Jothardin the Cruel
Jothardin (or Jothardin the Ass Clown, as I like to be called, bitch) is a loser from the Realm of Arnor who has been fighting for six years or so. Jothardin is best known as King of the Elite Blood Falcons, a crack regiment of the KEWLEST ass mofo's that Belegarth has ever seen. He is also a founding member of the Warriors of the Cross, a since defunct unit. Jothardin is also a founding member of the Viking Bastards because he had his picture taken with a viking helmet. He is widely considered to be a keyboard cowboy because his main interaction with Belegarth has been through the Belegarth web board. No one has seen him at an event since Armageddon II, although he did help draft the web board rulez adopted by the War Council at Armageddon III.
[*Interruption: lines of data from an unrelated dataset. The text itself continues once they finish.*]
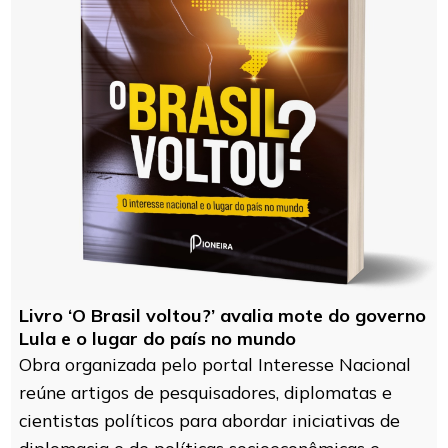
Livro ‘O Brasil voltou?’ avalia mote do governo
Lula e o lugar do país no mundo
Obra organizada pelo portal Interesse Nacional
reúne artigos de pesquisadores, diplomatas e
cientistas políticos para abordar iniciativas de
diplomacia e de políticas socioeconômicas e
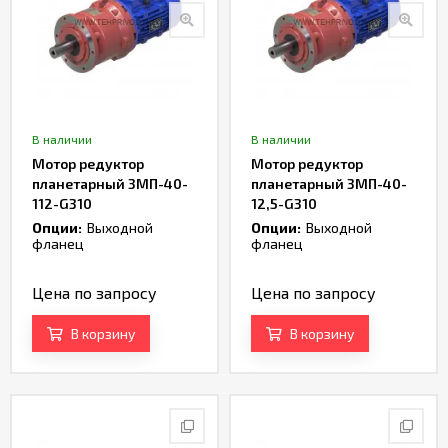
В наличии
В наличии
Мотор редуктор
Мотор редуктор
планетарный 3МП-40-
планетарный 3МП-40-
112-G310
12,5-G310
Опции:
Выходной
Опции:
Выходной
фланец
фланец
Цена по запросу
Цена по запросу
В корзину
В корзину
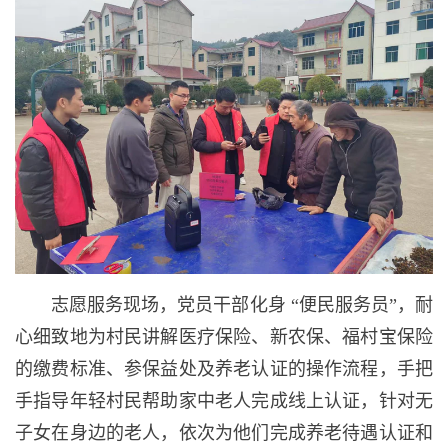
志愿服务现场，党员干部化身 “便民服务员”，耐
心细致地为村民讲解医疗保险、新农保、福村宝保险
的缴费标准、参保益处及养老认证的操作流程，手把
手指导年轻村民帮助家中老人完成线上认证，针对无
子女在身边的老人，依次为他们完成养老待遇认证和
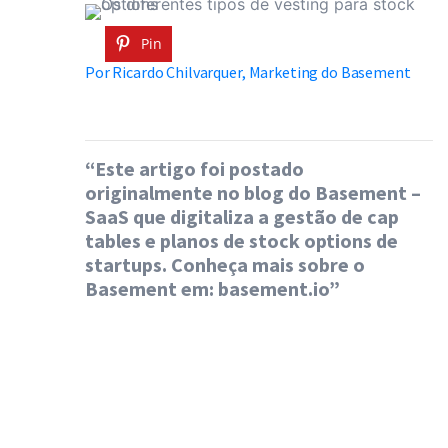
Pin
Por Ricardo Chilvarquer, Marketing do Basement
“Este artigo foi postado
originalmente no blog do Basement –
SaaS que digitaliza a gestão de cap
tables e planos de stock options de
startups. Conheça mais sobre o
Basement em: basement.io”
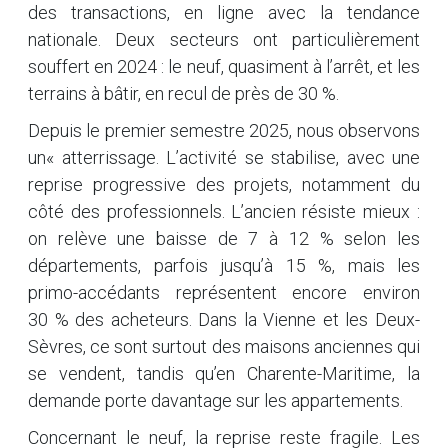
des transactions, en ligne avec la tendance
nationale. Deux secteurs ont particulièrement
souffert en 2024 : le neuf, quasiment à l’arrêt, et les
terrains à bâtir, en recul de près de 30 %.
Depuis le premier semestre 2025, nous observons
un« atterrissage. L’activité se stabilise, avec une
reprise progressive des projets, notamment du
côté des professionnels. L’ancien résiste mieux :
on relève une baisse de 7 à 12 % selon les
départements, parfois jusqu’à 15 %, mais les
primo-accédants représentent encore environ
30 % des acheteurs. Dans la Vienne et les Deux-
Sèvres, ce sont surtout des maisons anciennes qui
se vendent, tandis qu’en Charente-Maritime, la
demande porte davantage sur les appartements.
Concernant le neuf, la reprise reste fragile. Les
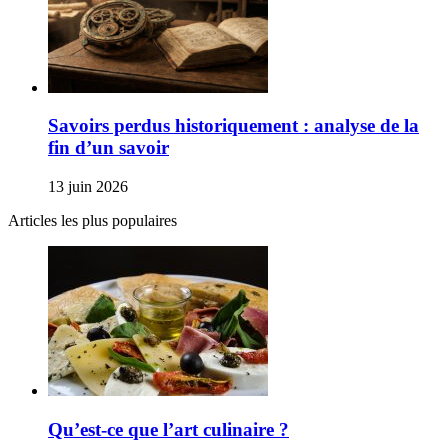
Savoirs perdus historiquement : analyse de la
fin d’un savoir
13 juin 2026
Articles les plus populaires
Qu’est-ce que l’art culinaire ?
Jothardin started the EBF (which, by the way, also stands for "EveryBody's Friend") back in 1978 C.E., when he decided that the sport of Dagorhir needed a "fierce f'ing tribe of burger gobbling warlords" to scare off the Hamburglar. He immediately declared himself King, and before anyone knew it, he became the most powerful man in the game. Jothardin's second in command, right-palm man, Lord Onyx, summed it up best:
The EBF is not some roleplaying group of over grown teenagers. We are a group of 20-40 year old men, who take our relationship and our group fairly seriously. We like a joke as much as the rest, but we work way too hard to earn the title of EBF and we frown heavily on anyone who attempts to soil our name.
Today the EBF mostly cooks and eats burgers, professionally and recreationally, respectively.
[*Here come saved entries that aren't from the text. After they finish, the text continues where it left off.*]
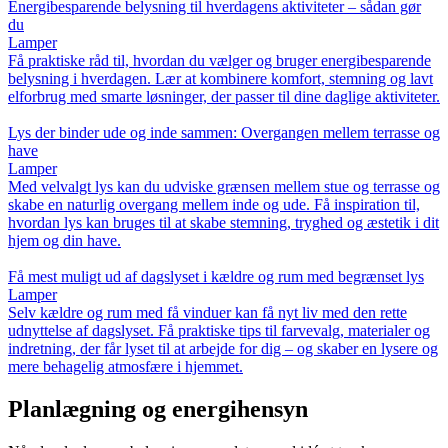
Energibesparende belysning til hverdagens aktiviteter – sådan gør
du
Lamper
Få praktiske råd til, hvordan du vælger og bruger energibesparende
belysning i hverdagen. Lær at kombinere komfort, stemning og lavt
elforbrug med smarte løsninger, der passer til dine daglige aktiviteter.
Lys der binder ude og inde sammen: Overgangen mellem terrasse og
have
Lamper
Med velvalgt lys kan du udviske grænsen mellem stue og terrasse og
skabe en naturlig overgang mellem inde og ude. Få inspiration til,
hvordan lys kan bruges til at skabe stemning, tryghed og æstetik i dit
hjem og din have.
Få mest muligt ud af dagslyset i kældre og rum med begrænset lys
Lamper
Selv kældre og rum med få vinduer kan få nyt liv med den rette
udnyttelse af dagslyset. Få praktiske tips til farvevalg, materialer og
indretning, der får lyset til at arbejde for dig – og skaber en lysere og
mere behagelig atmosfære i hjemmet.
Planlægning og energihensyn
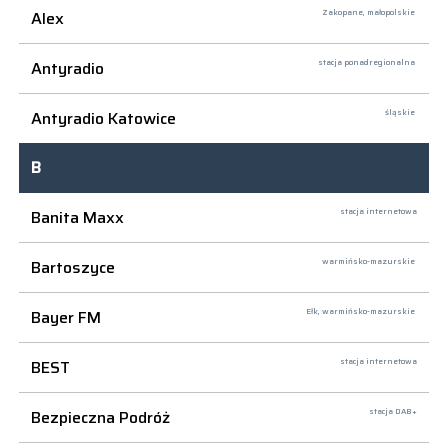
Alex
Zakopane,
małopolskie
Antyradio
stacja ponadregionalna
Antyradio Katowice
śląskie
B
Banita Maxx
stacja internetowa
Bartoszyce
warmińsko-mazurskie
Bayer FM
Ełk,
warmińsko-mazurskie
BEST
stacja internetowa
Bezpieczna Podróż
stacja DAB+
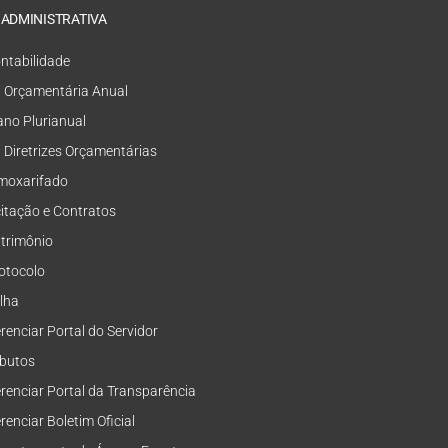
 ADMINISTRATIVA
ntabilidade
i Orçamentária Anual
ano Plurianual
i Diretrizes Orçamentárias
moxarifado
citação e Contratos
trimônio
otocolo
lha
renciar Portal do Servidor
ibutos
renciar Portal da Transparência
renciar Boletim Oficial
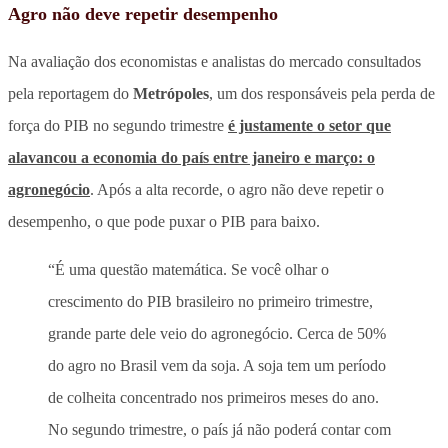
Agro não deve repetir desempenho
Na avaliação dos economistas e analistas do mercado consultados
pela reportagem do
Metrópoles
, um dos responsáveis pela perda de
força do PIB no segundo trimestre
é justamente o setor que
alavancou a economia do país entre janeiro e março: o
agronegócio
. Após a alta recorde, o agro não deve repetir o
desempenho, o que pode puxar o PIB para baixo.
“É uma questão matemática. Se você olhar o
crescimento do PIB brasileiro no primeiro trimestre,
grande parte dele veio do agronegócio. Cerca de 50%
do agro no Brasil vem da soja. A soja tem um período
de colheita concentrado nos primeiros meses do ano.
No segundo trimestre, o país já não poderá contar com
Jothardin started the Warriors of the Cross unit back in 1997 when he became disenchanted as a geologist and decided that people needed a reason to confuse their real world delusions with their fantasy delusions, stating that "no one will dare challenge the power the allows me to soar upon the wings of eagles et cetera, et cetera" and adjusting his special garb tennis shoes.
Today the Warriors of the Cross is one of the most powerful units in the Belegarth world, and is even feared by their bestest friends, the Brotherhood of the Falcon. Some of the members even still wear tennis shoes with their pretty, pretty garb.
Jothardin was also invited into the unit Warriors of the Cock by Koom, but politely declined. However, he did keep the free toaster oven.
In September of 2007 Jothardin resigned from foam fighting, although it might be argued that he tacitly quit years ago, biotch.